Victoria’s public service is subject to creeping and pervasive politicisation, an investigation by the state’s Ombudsman has found.

Deborah Glass

“Creeping politicisation is a reality in Victoria, and requires urgent attention,” ombudsman Deborah Glass says in a report tabled on December 6.

Ms Glass investigated a range of issues including an allegation that the VPS had been improperly stacked with ALP operatives.

“The investigation did not find this,” Ms Glass said.

“But it did find a public sector that has been politicised in other, equally pervasive ways.”

Politicising the government’s administrative arm doesn’t just mean hiring people with political affiliations, the report notes. It can take more insidious and harder to pin-down forms, such as closing down or marginalising independent voices.

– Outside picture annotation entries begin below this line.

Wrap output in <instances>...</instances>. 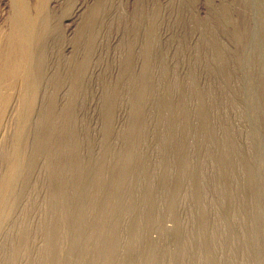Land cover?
<instances>
[{
	"label": "rangeland",
	"instance_id": "obj_1",
	"mask_svg": "<svg viewBox=\"0 0 264 264\" xmlns=\"http://www.w3.org/2000/svg\"><path fill=\"white\" fill-rule=\"evenodd\" d=\"M0 264H264V0H0Z\"/></svg>",
	"mask_w": 264,
	"mask_h": 264
}]
</instances>
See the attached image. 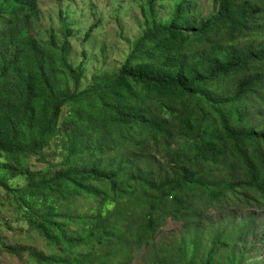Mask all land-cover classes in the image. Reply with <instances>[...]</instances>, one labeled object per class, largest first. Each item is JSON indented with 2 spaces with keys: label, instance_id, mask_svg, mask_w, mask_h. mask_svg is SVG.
I'll return each instance as SVG.
<instances>
[{
  "label": "trees",
  "instance_id": "obj_1",
  "mask_svg": "<svg viewBox=\"0 0 264 264\" xmlns=\"http://www.w3.org/2000/svg\"><path fill=\"white\" fill-rule=\"evenodd\" d=\"M39 1L0 0V171L31 175L0 185L54 251L29 262L264 264V0H145L127 58L85 88L67 19L36 38ZM59 140L62 170L36 178Z\"/></svg>",
  "mask_w": 264,
  "mask_h": 264
},
{
  "label": "rangeland",
  "instance_id": "obj_2",
  "mask_svg": "<svg viewBox=\"0 0 264 264\" xmlns=\"http://www.w3.org/2000/svg\"><path fill=\"white\" fill-rule=\"evenodd\" d=\"M145 0H40L41 19L36 24L34 34L42 43H59L64 38L60 22L64 18L72 31L69 61L75 65L86 62L85 76L81 88L92 83L96 73H112L123 62L133 42L142 34L141 6ZM171 0H163L169 3ZM205 12L211 3L209 0H196ZM96 26L91 38L85 41L87 31ZM69 115L64 111L61 122ZM66 141V139H65ZM64 141V142H65ZM62 141H55L44 151L43 156L35 155L28 166L35 177H51L62 170L64 160ZM30 174L12 177L7 170L0 171V179L10 186L23 187L30 182ZM24 207L16 211L7 198V191L0 185V264H32L28 260V251L54 254L44 239L31 230L23 216ZM176 227L170 222L164 233ZM8 246L23 248L21 255L6 250ZM261 258V257H260ZM132 264H142L140 258Z\"/></svg>",
  "mask_w": 264,
  "mask_h": 264
}]
</instances>
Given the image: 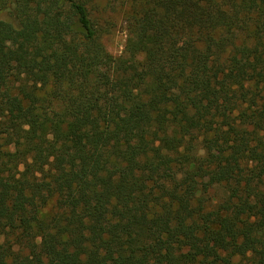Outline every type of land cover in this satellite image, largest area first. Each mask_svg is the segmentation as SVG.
<instances>
[{
	"label": "trees",
	"instance_id": "trees-1",
	"mask_svg": "<svg viewBox=\"0 0 264 264\" xmlns=\"http://www.w3.org/2000/svg\"><path fill=\"white\" fill-rule=\"evenodd\" d=\"M0 0V264H264V0Z\"/></svg>",
	"mask_w": 264,
	"mask_h": 264
},
{
	"label": "rangeland",
	"instance_id": "rangeland-1",
	"mask_svg": "<svg viewBox=\"0 0 264 264\" xmlns=\"http://www.w3.org/2000/svg\"><path fill=\"white\" fill-rule=\"evenodd\" d=\"M91 9L106 30L105 43L114 55H121L127 38L128 16L132 12L129 2L112 3L108 0H91Z\"/></svg>",
	"mask_w": 264,
	"mask_h": 264
}]
</instances>
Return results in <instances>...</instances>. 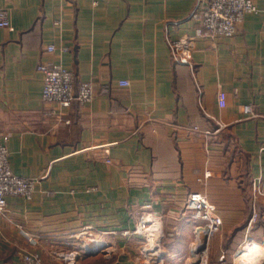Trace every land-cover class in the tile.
<instances>
[{"label":"crops","instance_id":"obj_1","mask_svg":"<svg viewBox=\"0 0 264 264\" xmlns=\"http://www.w3.org/2000/svg\"><path fill=\"white\" fill-rule=\"evenodd\" d=\"M253 1L233 35L195 36L176 60L169 40L195 34V0H0L10 23L0 26V139L11 169L37 179L30 198L6 196L0 264H25V250L52 262L90 237L75 236L85 228L91 247L104 243L83 264H142V238L123 231L144 211L162 223L163 264H182L189 190L221 215L220 247L245 232L253 207L250 233L264 239V203H252L253 182L264 188V0ZM41 61L89 81L93 97L45 103Z\"/></svg>","mask_w":264,"mask_h":264},{"label":"built area","instance_id":"obj_2","mask_svg":"<svg viewBox=\"0 0 264 264\" xmlns=\"http://www.w3.org/2000/svg\"><path fill=\"white\" fill-rule=\"evenodd\" d=\"M258 11L253 0H195L189 12V18L195 23L194 35H181L169 40L172 56L176 60H183L182 51H187L194 46L195 36H231L233 35L244 15L247 12ZM8 12L0 8V26H9ZM48 49H54V45H47ZM38 69L43 76L42 99L45 103H53L57 108L68 107L73 100L84 103L94 95V89L87 80H80L74 83L75 74L71 69L59 63L41 61ZM121 84H128V80L121 79ZM217 102L223 106L226 103V92L219 89L217 92ZM245 112H252L249 104L243 106ZM8 134L0 139V212L6 209V196L8 194L21 195L30 198L35 185L36 177L24 176L15 173L9 163V151L6 144ZM209 171L205 173L208 175ZM258 196H264V188L258 182L252 184L253 200ZM190 210V215L194 221L192 226V239L189 244V256L195 254L199 256V261L204 262L207 254L211 236L220 228L222 217L217 212L213 202L207 199L206 195L196 190H189L183 204V211ZM258 212L253 207L252 213L245 227L246 236L257 219ZM124 234H135L142 238L140 254L142 264H163L166 250L163 244L164 231L161 221L151 212H142L131 230H124ZM89 235L88 239H83L77 247L61 249L56 251L55 259L47 263L42 255L35 250H25L22 258L25 264H83L82 258L89 252L101 250L100 241L94 247L89 245V240H96L94 232L90 228H85L75 236ZM29 239L33 238L28 236ZM223 256V255H222Z\"/></svg>","mask_w":264,"mask_h":264},{"label":"rangeland","instance_id":"obj_3","mask_svg":"<svg viewBox=\"0 0 264 264\" xmlns=\"http://www.w3.org/2000/svg\"><path fill=\"white\" fill-rule=\"evenodd\" d=\"M252 203L256 206H258L259 203H264V196H258L254 200L252 198ZM217 231L211 236V239L209 241L207 254L204 257V260L205 259L206 260L204 262H202L200 260L197 264H238V257L245 250L242 248V244L244 242L251 239V240L255 241L256 243L264 246V239L261 237V235H263L262 233L259 232L258 234L260 236L259 235L256 236V235H253V233L249 232L250 236H246V232H241L240 233L241 236L238 237L236 241L232 242L229 240L228 249L226 246H224L225 241L223 243V247H220V245H218V242L216 240L217 236H218ZM192 236H193V233H192ZM227 243H228V241H227ZM189 252L190 251H188V253L183 258L182 264H191L190 261L192 258L189 256Z\"/></svg>","mask_w":264,"mask_h":264},{"label":"bare ground","instance_id":"obj_4","mask_svg":"<svg viewBox=\"0 0 264 264\" xmlns=\"http://www.w3.org/2000/svg\"><path fill=\"white\" fill-rule=\"evenodd\" d=\"M242 248L245 250L238 257V264H264V246L250 239L242 244ZM190 262L197 264L199 256L195 254Z\"/></svg>","mask_w":264,"mask_h":264}]
</instances>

Merit-based recruitment side-stepped

The investigation involved interviews of 45 senior public officials  and a review of millions of records across more than a dozen agencies.

The investigation found frequent examples where agencies sidestepped merit-based recruitment, with 11 of 16 hiring decisions examined involving direct appointments.

Candidates were often hand-picked without open recruiting processes and “slotted into new roles”.

Sometimes those new positions didn’t have job descriptions, defined duties or even a clearly documented business case, Ms Glass said.

The investigation also found “frequent direct appointments of former Ministerial staffers, rushed and shoddy recruitment practices, poor record-keeping and opaque selection methods”.

Culture of fear

She said many Victorian officers felt under increasing political pressure with regards to their work, with some describing a “culture of fear”.

The report considers specific examples of dubious decision making including the Suburban Rail Loop and planning for the Commonwealth Games, finding excessive secrecy and use of consultants in both cases.

It also says the influence of the Premier’s Private Office is of concern because it represents a “worrying concentration of decision-making” outside of individual departments.

The report makes eight recommendations including establishing a public service Head to replace the premier as the employer of department secretaries and executive positions.

The proposed new Head should have a voice in the selection process and have the power to review hiring processes and decisions on their own initiative, the report says.